For the gifts and the calling of God are irrevocable.
The text of rulings started in Exodus twenty can take us back to a time of cultural irrelevancy to the point that we may wonder about their current usefulness. Somehow though, these things about buying and selling children, slavery and polygamy are part of the great Horeb oracle, so to consider them irrelevant can be, and is in my opinion disrespectful.
Let’s look for example at the laws of polygamy. It says that, If he (a man) takes another wife to himself, he shall not diminish her (the first wife) food, her clothing, or her marital rights. And if he does not do these three things for her, she shall go out for nothing, without payment of money (Exodus 21:10-11).

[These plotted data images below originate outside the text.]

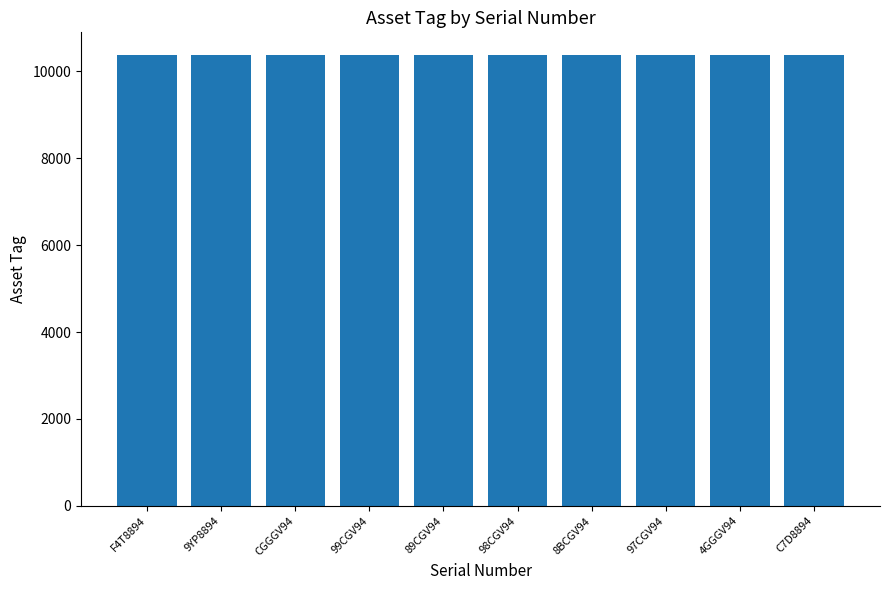

What is the label of the 10th bar from the left?

C7D8894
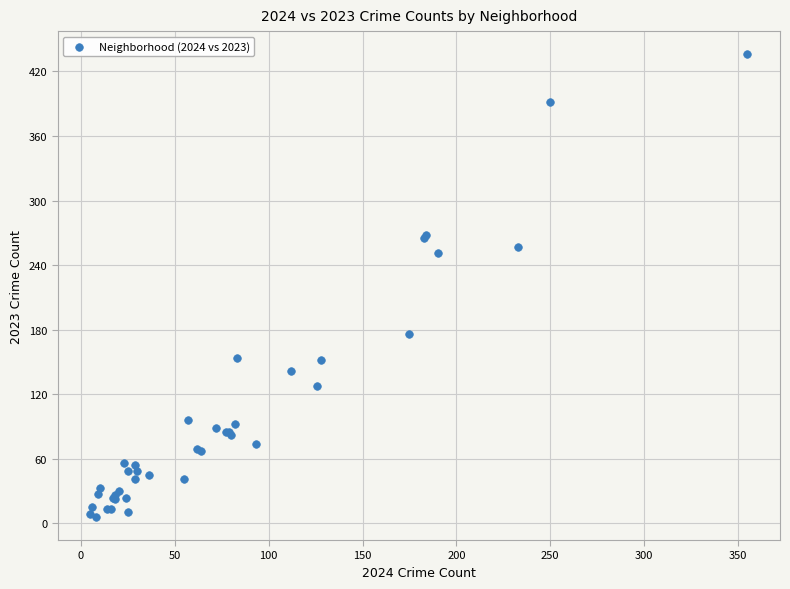

What Y value in the scatter plot is closest to 221?

251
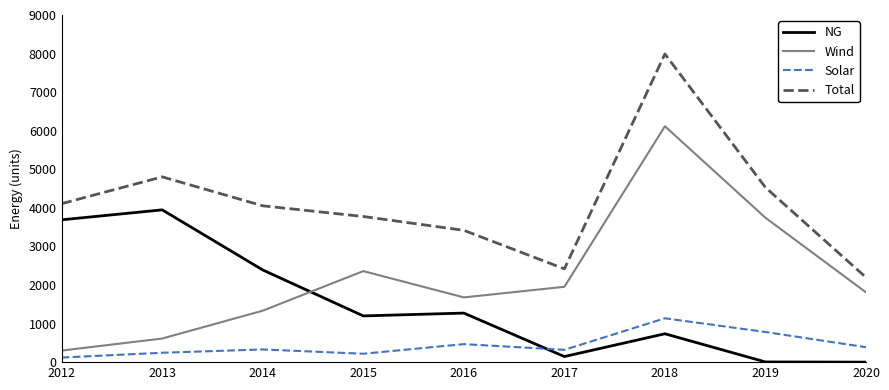

What is the sum of all Solar values?

4000.8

Read from our modern western cultural viewpoint, these rulings sound barbaric; but let’s give them a fair try.
Polygamy was an accepted M. East lifestyle in the days of Exodus. Marriage was a business transaction and if he could afford it, a man could marry a woman for financial, political or just plain lustful selfish reasons. Once she served her purpose, he got himself another to the neglect of the first one. Apparently God did not approve of this practice so He decreed that if a man re-marries, the food, the clothing and the conjugal rights of the first wife are not in any way to be diminished. If the husband doesn’t hold to that, she has automatic legal grounds to leave him and even remarry. In a certain way, that makes polygamy impossible unless you are King Solomon, and even he probably couldn’t live up to it.
We now are a far cry from these days of healthy ‘woman’s rights’. Today a man can take a woman, and if he has affairs on the side (in Bible views, a man is joined to a woman through sexual intimacy) that cause him to neglect the first wife (which is inevitable), she has to go through the cruel humiliations of divorce proceedings. This ruling teaches about the heart of the Father against such cruelty as rejecting a wife.
A common teaching today is replacement theology: the ideology that because of sin God rejected His first wife Israel in favor of Christianity. For many, this explains our on-going exile, the inquisitions and the Holocaust. People easily understand replacement theology scenario because this is the way they live and we generally understand God through the lenses of our own perverted viewpoint. First, God hates divorce (Exodus 20:14; Matthew 10:2-9), and about Israel Paul explains that, “the gifts and the calling of God are irrevocable (Romans 11:29)”. If God practices the irrevocable putting away of wives because of sin, Christians then are also in danger. Second, even if He did, our relationship with Him was not to be diminished.
My point here is that this commandment reveals the true nature and character of the Father. He may chastise us for awhile to help us know and trust Him more, but never in an attempt to drive us away from Him, and He doesn’t go from ‘bride’ to ‘bride’ as mankind seems to enjoy doing today. We can now see not that this seemingly archaic rule teaches us much about our current value system and even our theology.